CYCLONE GAJA DEATH TOLL CLIMBS TO 40
NEW DELHI: Crops, plantations, even livestock in 151 districts, or slightly more than one-fifth of the total districts in India, are susceptible to the impact of climate change, according to an annual review by the Indian Council of Agricultural Research (ICAR), a wing of the agriculture ministry.
The effects of climate change on India’s agriculture, which employs half the population and accounts for 17% of the country’s economic output, are no longer about distant projections. The latest research, cited by the ICAR study, shows the impact of climate change will be increasingly felt , as demonstrated by extreme weather events -- and manifest itself in economic, political, even social consequences.
In Jharkhand’s Sahibganj district, rice-growing Maltos tribespeople are fending off new pests, attributed to changing temperature and rainfall patterns, according a 2016 study by researcher Hoinu Kipgen Lamtinhoi, who conducted the research for the Fellowship of India Commission on Relief.
The state’s Action Plan for Climate Change too flags these changes, said Lamtinhoi.
These changes are capable of stoking social conflicts. Lamtinhoi’s research shows that cropshriveling pests have led Maltos to move into areas dominated by Santhal tribes downhill, leading to clashes.
Apple belts in Himachal Pradesh have been moving to higher altitudes for want of sufficient cold weather, according to the ICAR.

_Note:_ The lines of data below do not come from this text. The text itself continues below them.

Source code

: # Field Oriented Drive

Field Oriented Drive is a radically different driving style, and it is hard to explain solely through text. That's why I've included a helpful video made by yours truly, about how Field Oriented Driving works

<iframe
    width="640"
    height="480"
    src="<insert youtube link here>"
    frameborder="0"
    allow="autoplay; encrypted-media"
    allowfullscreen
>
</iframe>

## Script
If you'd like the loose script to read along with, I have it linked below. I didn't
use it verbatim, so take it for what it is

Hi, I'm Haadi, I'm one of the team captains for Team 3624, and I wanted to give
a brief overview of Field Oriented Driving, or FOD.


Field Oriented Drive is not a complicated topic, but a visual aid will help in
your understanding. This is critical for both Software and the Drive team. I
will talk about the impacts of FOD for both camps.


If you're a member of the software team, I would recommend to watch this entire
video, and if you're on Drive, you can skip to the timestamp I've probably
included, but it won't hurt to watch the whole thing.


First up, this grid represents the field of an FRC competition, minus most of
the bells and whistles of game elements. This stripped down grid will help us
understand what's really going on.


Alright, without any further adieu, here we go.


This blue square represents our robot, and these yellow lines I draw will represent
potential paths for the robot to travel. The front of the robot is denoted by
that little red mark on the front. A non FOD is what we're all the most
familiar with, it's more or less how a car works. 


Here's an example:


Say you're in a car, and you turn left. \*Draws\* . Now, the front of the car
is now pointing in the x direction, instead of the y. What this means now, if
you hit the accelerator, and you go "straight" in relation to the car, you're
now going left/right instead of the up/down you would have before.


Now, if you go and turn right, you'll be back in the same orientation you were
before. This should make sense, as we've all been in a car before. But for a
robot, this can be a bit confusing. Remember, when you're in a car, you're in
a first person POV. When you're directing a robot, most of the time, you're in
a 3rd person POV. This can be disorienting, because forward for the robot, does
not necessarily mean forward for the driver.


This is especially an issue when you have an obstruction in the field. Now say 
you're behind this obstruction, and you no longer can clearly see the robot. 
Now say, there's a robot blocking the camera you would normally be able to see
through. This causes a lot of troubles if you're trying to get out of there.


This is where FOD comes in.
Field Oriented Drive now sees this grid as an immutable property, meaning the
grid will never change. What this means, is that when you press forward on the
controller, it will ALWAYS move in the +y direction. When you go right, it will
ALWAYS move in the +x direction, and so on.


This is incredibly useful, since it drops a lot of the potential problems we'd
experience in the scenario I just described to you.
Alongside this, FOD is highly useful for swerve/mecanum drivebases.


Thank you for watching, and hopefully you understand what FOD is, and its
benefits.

Crop-damaging spring hailstorms in central India and a sudden temperature spike in Punjab in 2010 , which cut wheat yields by 26% that year, according to the Ludhiana-based Borlaug Institute, are other instances.
The ICAR has identified that of the 28 million hectares under wheat, about 9 million hectares are categorised as being prone to sudden heat stress.
“These are the evidence of changing of weather patterns in India,” said Pramod Aggarwal, one of India’s top climate scientists and a former national professor at the Indian Agricultural Research Institute (IARI).
Agriculture minister Radha Mohan Singh chaired a meeting on November 1 to review preparedness against extreme weather events.
Although there are several ongoing mitigation programmes, including the flagship National Innovations on Climate Resilient Agriculture, these are scattered.
Singh has asked ICAR to prepare a new scheme that integrates all existing ones. At the meeting, he proposed tentatively calling it the “Integrated Climate Resilient Agriculture Programme”.